The lady that runs it is good friends with my assistant. She was telling us about the school and asked me if I was interested in starting a scholarship in my name, so I started looking more into it and I was like “This is some cool shit!” I wish something like that was in California. So, it was cool that they named a scholarship after me. They award it to a kid every year and pay for their school.

AxJ:

So the music technology scholarship, plus the streaming concerts on your site, you’re using technology quite a bit. How early in your career did you start using technology to get your message out?

Cube:

I was writing raps on the laptop at one point in my career, you know, earlier in my career. I think it’s always kinda been there. You know, when we started making music, they had one drum machine. It was an Oberheim DMX and that was it. Once all these different samplers came out, you know, that kinda turned us, somewhat, into techies. We had to go get the new drum machine to help us make better music. So, it just started expanding our minds on technology and what we had to do to make it work.

And then Pro Tools came out. Pro Tools which basically takes tape out of the equation. You download all your music to a hard drive and then cut it up from there and then spit it out which took us from the tape generation when we were sitting around rewinding fucking tape all day. So, you know, these things kinda pushed us along — being interested in technology and what does it hold. Napster and downloads — you had to educate yourself. How was this going to change your life? How was this going to change your business? How is this going to change your image and how are you going to keep up?

So, you start digging deeper and deeper until we wanted to invent something like UVNTV.com, we wanted to invent something that could take us to the next level instead of us being drug by technology. We wanted to jump out in front of the technology.

AxJ:

So, UVNTV is helping you reach a broader audience I would think. Right?

Cube:

Yeah. Definitely.

AxJ:

Does it also let you hear more from your audience?

Cube:

Well, not really with UVNTV.com, but with inventions like MySpace and things like that, it gives you that one-on-one that a fan club can’t really get you which is a quick way to talk with your fans and let them get in contact with you. It’s a quick way to interact. My website is more of a platform for people with original content. Something more than ten minutes long or whatever YouTube lets you do. You got 30 minutes, two hours, two days.
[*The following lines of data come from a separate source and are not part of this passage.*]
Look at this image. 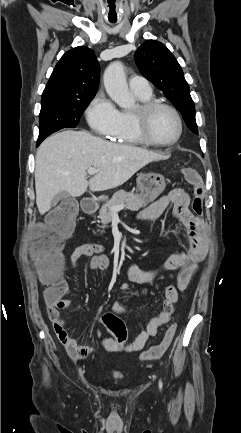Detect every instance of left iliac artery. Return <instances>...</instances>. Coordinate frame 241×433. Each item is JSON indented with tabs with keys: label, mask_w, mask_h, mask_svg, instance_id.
Returning <instances> with one entry per match:
<instances>
[{
	"label": "left iliac artery",
	"mask_w": 241,
	"mask_h": 433,
	"mask_svg": "<svg viewBox=\"0 0 241 433\" xmlns=\"http://www.w3.org/2000/svg\"><path fill=\"white\" fill-rule=\"evenodd\" d=\"M162 386H163V384H162V381H161V379L159 380V388H160V390L162 389Z\"/></svg>",
	"instance_id": "obj_1"
}]
</instances>
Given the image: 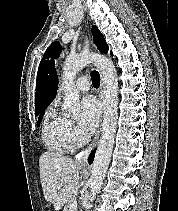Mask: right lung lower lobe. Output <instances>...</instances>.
Wrapping results in <instances>:
<instances>
[{
  "mask_svg": "<svg viewBox=\"0 0 178 211\" xmlns=\"http://www.w3.org/2000/svg\"><path fill=\"white\" fill-rule=\"evenodd\" d=\"M94 155H95V151H93V152L90 154V156H89V159H88L89 164L92 163L93 158H94Z\"/></svg>",
  "mask_w": 178,
  "mask_h": 211,
  "instance_id": "right-lung-lower-lobe-1",
  "label": "right lung lower lobe"
}]
</instances>
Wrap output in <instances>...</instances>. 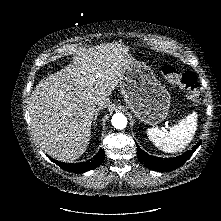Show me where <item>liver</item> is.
<instances>
[{
  "instance_id": "1",
  "label": "liver",
  "mask_w": 221,
  "mask_h": 221,
  "mask_svg": "<svg viewBox=\"0 0 221 221\" xmlns=\"http://www.w3.org/2000/svg\"><path fill=\"white\" fill-rule=\"evenodd\" d=\"M128 57V46L101 44L78 53L72 64L39 82L29 100V114L33 136L42 150L63 162L74 161L86 151L95 100L109 99Z\"/></svg>"
}]
</instances>
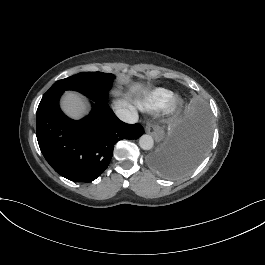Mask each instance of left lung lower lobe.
I'll use <instances>...</instances> for the list:
<instances>
[{"label": "left lung lower lobe", "instance_id": "0a47b994", "mask_svg": "<svg viewBox=\"0 0 265 265\" xmlns=\"http://www.w3.org/2000/svg\"><path fill=\"white\" fill-rule=\"evenodd\" d=\"M208 112L195 106L189 117L162 141L149 155V165L168 178L192 171L203 159L210 141Z\"/></svg>", "mask_w": 265, "mask_h": 265}]
</instances>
If you’ve got content, we’ve got a place for you to deliver that to your audience, so that’s what we’re excited about.

AxJ:

You have all these ways you’re interacting with your fans. How do you use technology to keep up with your family when you’re on the road?

Cube:

Oh, you know. Mobile phone, two-way pager.

AxJ:

You use a Sidekick?

Cube: [pulls out Sidekick]

Gotta use one of these Sidekicks. That and the computer. Between them two things, and the webcam back and forth, it’s just easier to communicate. You never miss a beat and it doesn’t take you out of your day as far. Talking to somebody on the phone, conversations get long. Things need to be said short. With email, send it; it’s done; move on.

AxJ:

Thanks, Cube. Good to meet you.

Cube:

You, too.

Trammell interviews Ice Cube
Photo by Juliette Melton

Ice Cube’s SxSW performance can be seen live tonight at 8 p.m. CDT at UVNTV.